▶ **Exercise brief**
Copy nothing but the lines below, from the one with "Fig. 16. The" through the one with "Table 2. The", exactly as written; no pictures should appear.

▶ **Material supplied**
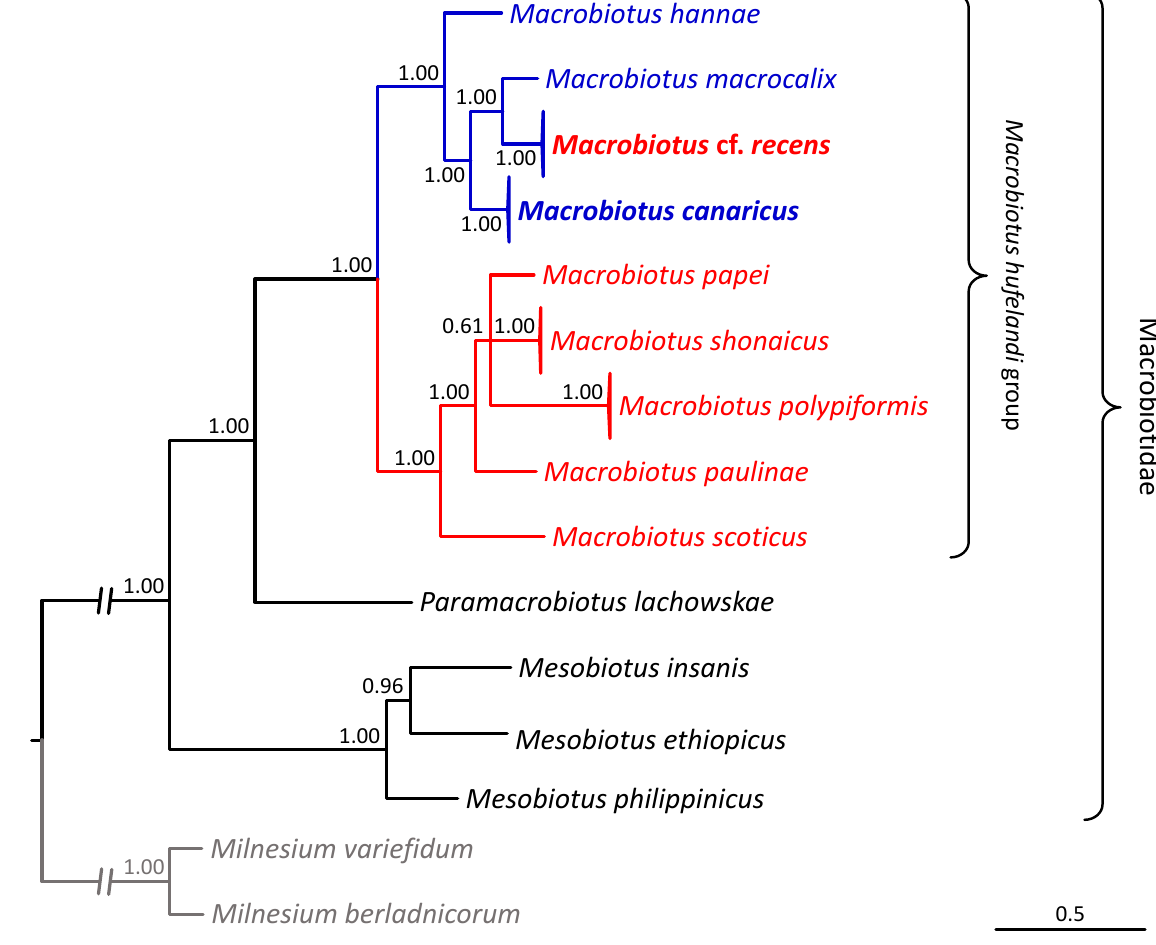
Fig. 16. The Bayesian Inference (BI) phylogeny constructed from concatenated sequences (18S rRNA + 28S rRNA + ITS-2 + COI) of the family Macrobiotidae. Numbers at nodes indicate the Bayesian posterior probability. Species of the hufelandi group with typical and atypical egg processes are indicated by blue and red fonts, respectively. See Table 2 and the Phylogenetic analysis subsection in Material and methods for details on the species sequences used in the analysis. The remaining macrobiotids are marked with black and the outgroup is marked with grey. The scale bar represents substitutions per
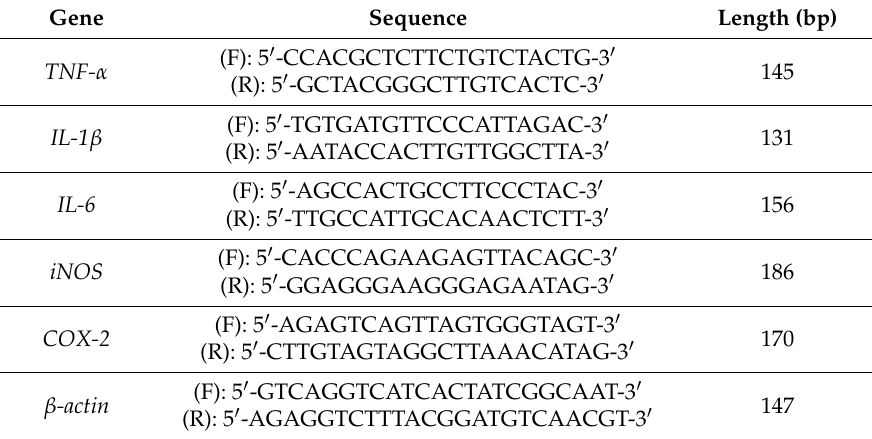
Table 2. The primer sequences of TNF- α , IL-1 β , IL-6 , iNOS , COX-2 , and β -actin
==
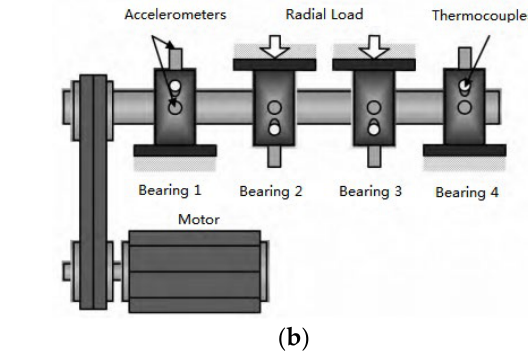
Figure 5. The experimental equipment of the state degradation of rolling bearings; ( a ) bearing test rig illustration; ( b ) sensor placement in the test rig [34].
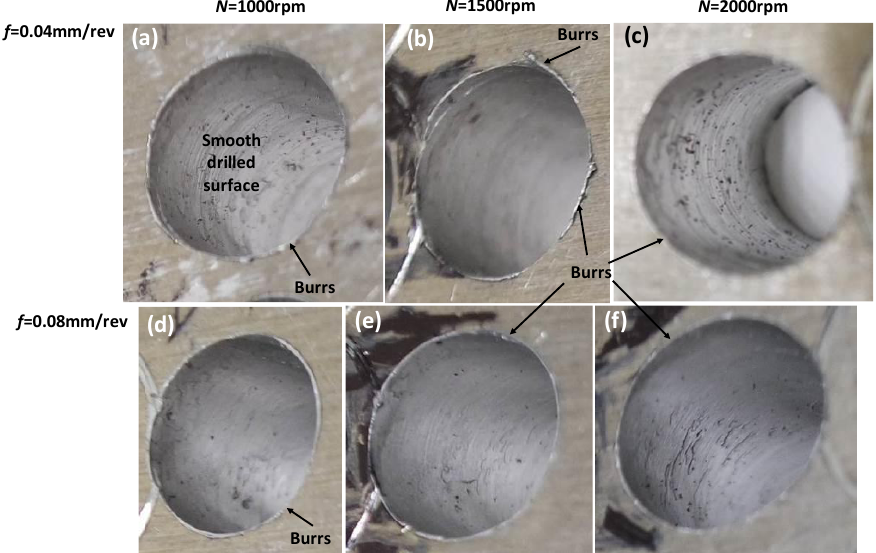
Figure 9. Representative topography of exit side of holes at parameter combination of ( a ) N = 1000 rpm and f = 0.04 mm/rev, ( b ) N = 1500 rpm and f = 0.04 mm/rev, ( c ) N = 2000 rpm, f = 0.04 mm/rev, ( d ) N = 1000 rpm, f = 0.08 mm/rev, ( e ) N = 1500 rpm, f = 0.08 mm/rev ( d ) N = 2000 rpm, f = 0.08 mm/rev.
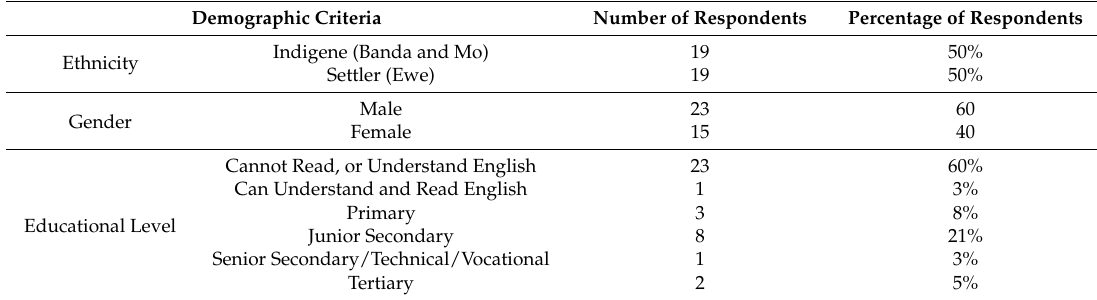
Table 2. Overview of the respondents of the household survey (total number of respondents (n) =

▶ **Answer below**
Fig. 16. The Bayesian Inference (BI) phylogeny constructed from concatenated sequences (18S rRNA + 28S rRNA + ITS-2 + COI) of the family Macrobiotidae. Numbers at nodes indicate the Bayesian posterior probability. Species of the hufelandi group with typical and atypical egg processes are indicated by blue and red fonts, respectively. See Table 2 and the Phylogenetic analysis subsection in Material and methods for details on the species sequences used in the analysis. The remaining macrobiotids are marked with black and the outgroup is marked with grey. The scale bar represents substitutions per
Table 2. The primer sequences of TNF- α , IL-1 β , IL-6 , iNOS , COX-2 , and β -actin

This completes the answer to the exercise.